TASK MATERIAL:
***

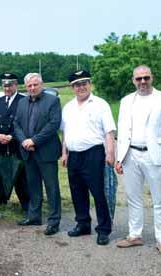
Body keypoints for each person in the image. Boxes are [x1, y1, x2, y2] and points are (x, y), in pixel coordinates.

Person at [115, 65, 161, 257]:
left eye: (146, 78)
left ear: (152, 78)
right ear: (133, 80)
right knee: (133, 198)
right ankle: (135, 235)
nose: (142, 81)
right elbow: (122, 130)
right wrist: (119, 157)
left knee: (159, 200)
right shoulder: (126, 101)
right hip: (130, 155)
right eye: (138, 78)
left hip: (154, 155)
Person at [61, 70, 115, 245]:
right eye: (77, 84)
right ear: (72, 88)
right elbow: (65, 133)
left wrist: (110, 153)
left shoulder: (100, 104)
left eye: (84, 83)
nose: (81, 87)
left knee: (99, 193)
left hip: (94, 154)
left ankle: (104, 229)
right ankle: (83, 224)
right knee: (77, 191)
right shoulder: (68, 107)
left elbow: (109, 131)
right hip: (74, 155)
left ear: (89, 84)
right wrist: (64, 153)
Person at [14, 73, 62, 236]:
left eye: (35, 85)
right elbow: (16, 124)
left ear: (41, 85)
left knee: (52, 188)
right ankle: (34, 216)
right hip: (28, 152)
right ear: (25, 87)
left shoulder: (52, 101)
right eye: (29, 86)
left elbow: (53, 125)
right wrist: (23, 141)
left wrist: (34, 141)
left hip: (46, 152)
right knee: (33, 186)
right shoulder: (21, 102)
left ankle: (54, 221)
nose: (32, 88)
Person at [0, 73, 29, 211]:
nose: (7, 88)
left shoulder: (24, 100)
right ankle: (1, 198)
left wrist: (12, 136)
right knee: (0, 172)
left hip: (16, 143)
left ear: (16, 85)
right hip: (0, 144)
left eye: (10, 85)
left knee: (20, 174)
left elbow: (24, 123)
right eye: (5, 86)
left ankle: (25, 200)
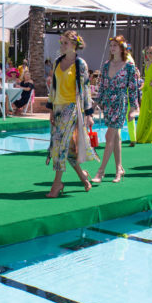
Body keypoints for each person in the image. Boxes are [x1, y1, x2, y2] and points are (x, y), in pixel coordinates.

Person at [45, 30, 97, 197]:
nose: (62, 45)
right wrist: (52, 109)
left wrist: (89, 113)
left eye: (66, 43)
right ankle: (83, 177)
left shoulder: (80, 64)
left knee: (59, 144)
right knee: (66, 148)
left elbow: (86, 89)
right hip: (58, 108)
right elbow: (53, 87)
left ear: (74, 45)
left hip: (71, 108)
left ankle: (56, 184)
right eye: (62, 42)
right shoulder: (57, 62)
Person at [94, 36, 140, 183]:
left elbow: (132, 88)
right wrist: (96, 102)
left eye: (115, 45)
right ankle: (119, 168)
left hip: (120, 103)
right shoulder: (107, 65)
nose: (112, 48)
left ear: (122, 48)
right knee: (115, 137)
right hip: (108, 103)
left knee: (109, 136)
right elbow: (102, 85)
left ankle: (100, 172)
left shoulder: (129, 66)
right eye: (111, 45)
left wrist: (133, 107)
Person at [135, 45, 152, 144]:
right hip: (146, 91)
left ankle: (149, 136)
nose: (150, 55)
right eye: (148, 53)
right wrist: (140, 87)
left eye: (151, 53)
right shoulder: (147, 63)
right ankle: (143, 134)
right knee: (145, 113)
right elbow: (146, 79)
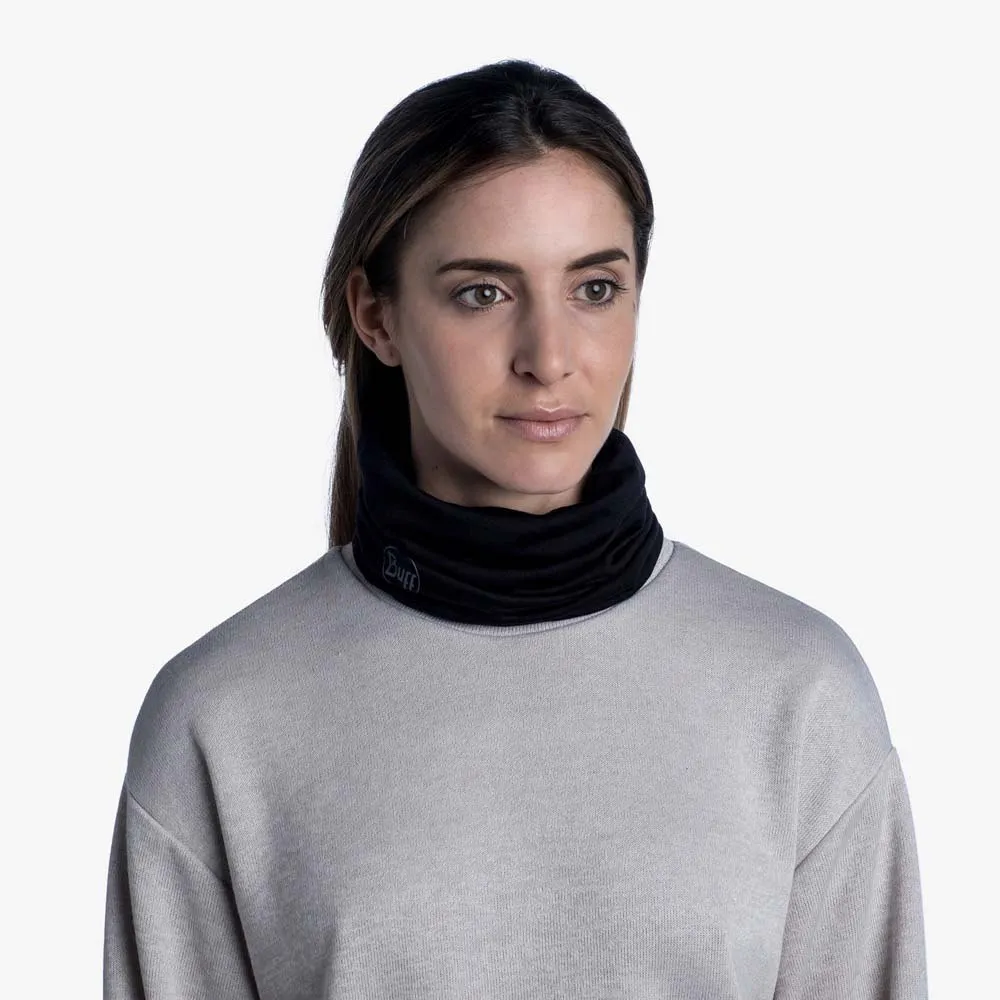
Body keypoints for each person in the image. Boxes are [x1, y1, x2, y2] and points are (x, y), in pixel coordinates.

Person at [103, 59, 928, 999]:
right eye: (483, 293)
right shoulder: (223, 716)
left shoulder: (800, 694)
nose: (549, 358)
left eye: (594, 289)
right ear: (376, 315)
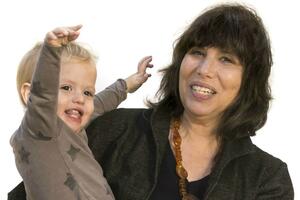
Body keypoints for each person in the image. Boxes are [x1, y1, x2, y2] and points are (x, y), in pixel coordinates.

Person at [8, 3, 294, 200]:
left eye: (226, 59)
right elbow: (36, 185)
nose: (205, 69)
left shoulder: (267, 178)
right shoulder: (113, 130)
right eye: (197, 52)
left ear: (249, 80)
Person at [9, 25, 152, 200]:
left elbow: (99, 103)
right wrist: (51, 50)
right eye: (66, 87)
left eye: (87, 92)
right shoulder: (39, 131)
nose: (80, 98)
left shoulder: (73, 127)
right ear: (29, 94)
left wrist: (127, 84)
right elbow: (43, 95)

***

From the line containing "left ankle: (100, 172)" down to the final line of the listing above, write out only those lines exactly as they are, minus the pictures.

ANSWER SECTION:
left ankle: (100, 172)
left shoulder: (129, 66)
right eye: (111, 45)
left wrist: (133, 107)
Person at [135, 45, 152, 144]:
right hip: (146, 91)
left ankle: (149, 136)
nose: (150, 55)
right eye: (148, 53)
right wrist: (140, 87)
left eye: (151, 53)
right shoulder: (147, 63)
right ankle: (143, 134)
right knee: (145, 113)
right elbow: (146, 79)
Body keypoints for each person in the image. Boxes are [x1, y1, x2, y2] and points are (x, y), in pixel coordinates.

Person at [103, 59, 928, 999]:
right eye: (483, 293)
right shoulder: (223, 716)
left shoulder: (800, 694)
nose: (549, 358)
left eye: (594, 289)
right ear: (376, 315)
Body keypoints for each person in the image. Boxes are [x1, y1, x2, y2] and points are (x, y), in pixel coordinates.

Person at [8, 3, 294, 200]:
left eye: (226, 59)
right elbow: (36, 185)
nose: (205, 69)
left shoulder: (267, 178)
right shoulder: (113, 130)
right eye: (197, 52)
left ear: (249, 80)
Person at [9, 25, 152, 200]:
left elbow: (99, 103)
right wrist: (51, 50)
right eye: (66, 87)
left eye: (87, 92)
right shoulder: (39, 131)
nose: (80, 98)
left shoulder: (73, 127)
right ear: (29, 94)
left wrist: (127, 84)
right elbow: (43, 95)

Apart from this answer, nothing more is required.